==== Material provided

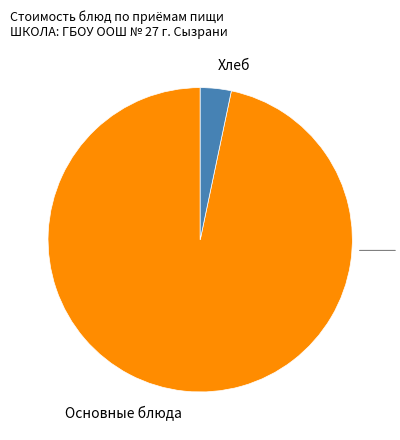

Rank the categories by value from lowest to highest.

Хлеб, Основные блюда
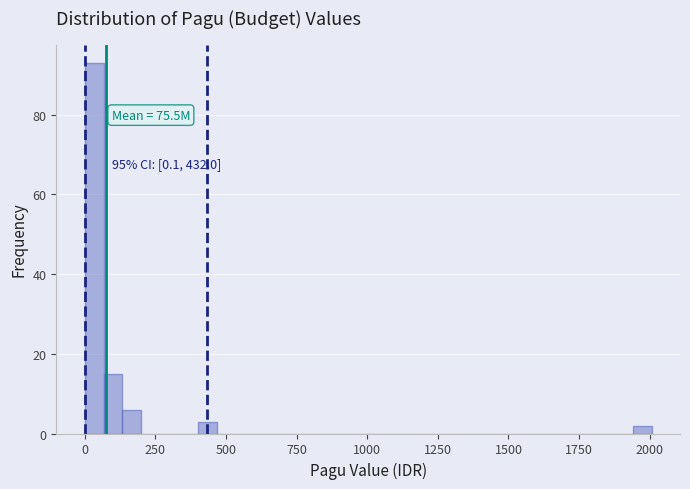

Around what value on the x-axis is the tallest bar? Give the approximate position of its centre, as read against the axis.

50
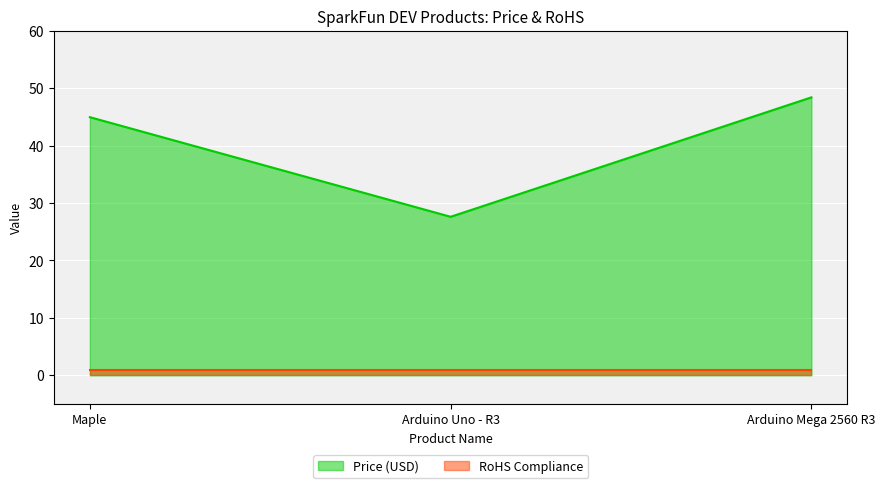

At which label is the value closest to 38?

Maple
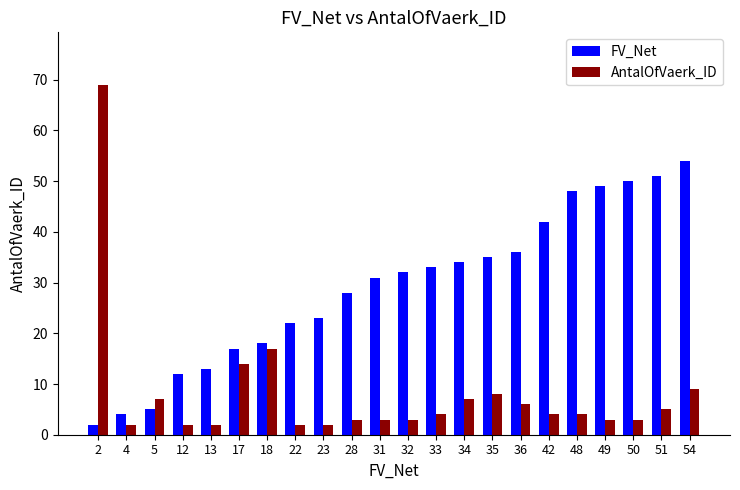

What is the difference between the maximum and minimum values in the AntalOfVaerk_ID series?

67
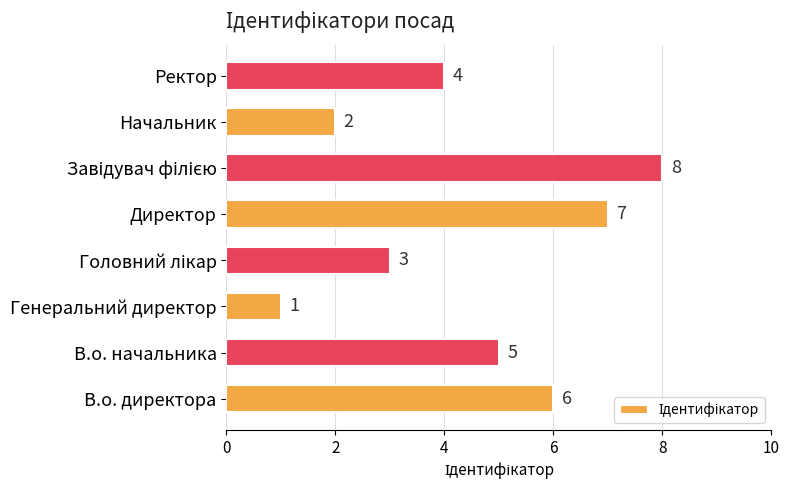

The value at В.о. директора is 6. True or false?

True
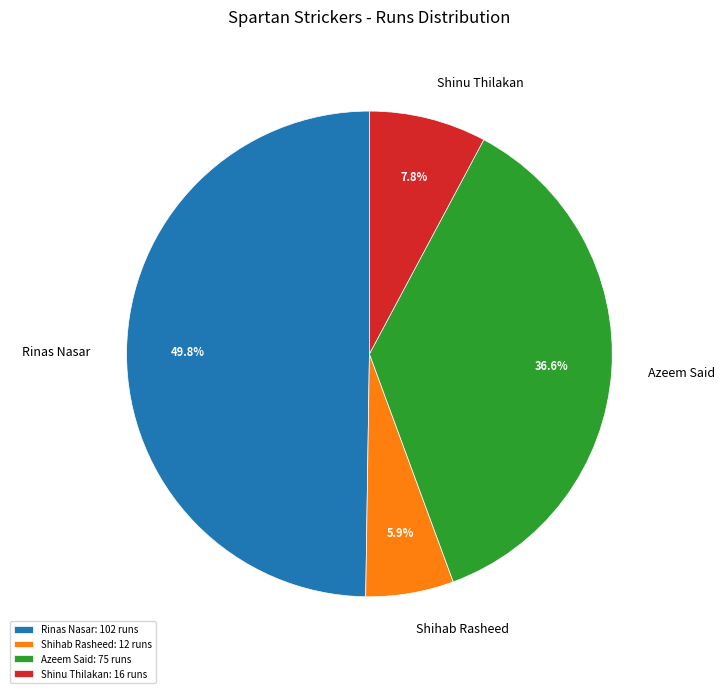

Does Shihab Rasheed represent more than half of the total?

No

========

▶ [Work request]: Return all of the items above verbatim, with the pictures omitted.

▶ [Result of the task]:
Rank the categories by value from lowest to highest.

Хлеб, Основные блюда

Around what value on the x-axis is the tallest bar? Give the approximate position of its centre, as read against the axis.

50

At which label is the value closest to 38?

Maple

What is the difference between the maximum and minimum values in the AntalOfVaerk_ID series?

67

The value at В.о. директора is 6. True or false?

True

Does Shihab Rasheed represent more than half of the total?

No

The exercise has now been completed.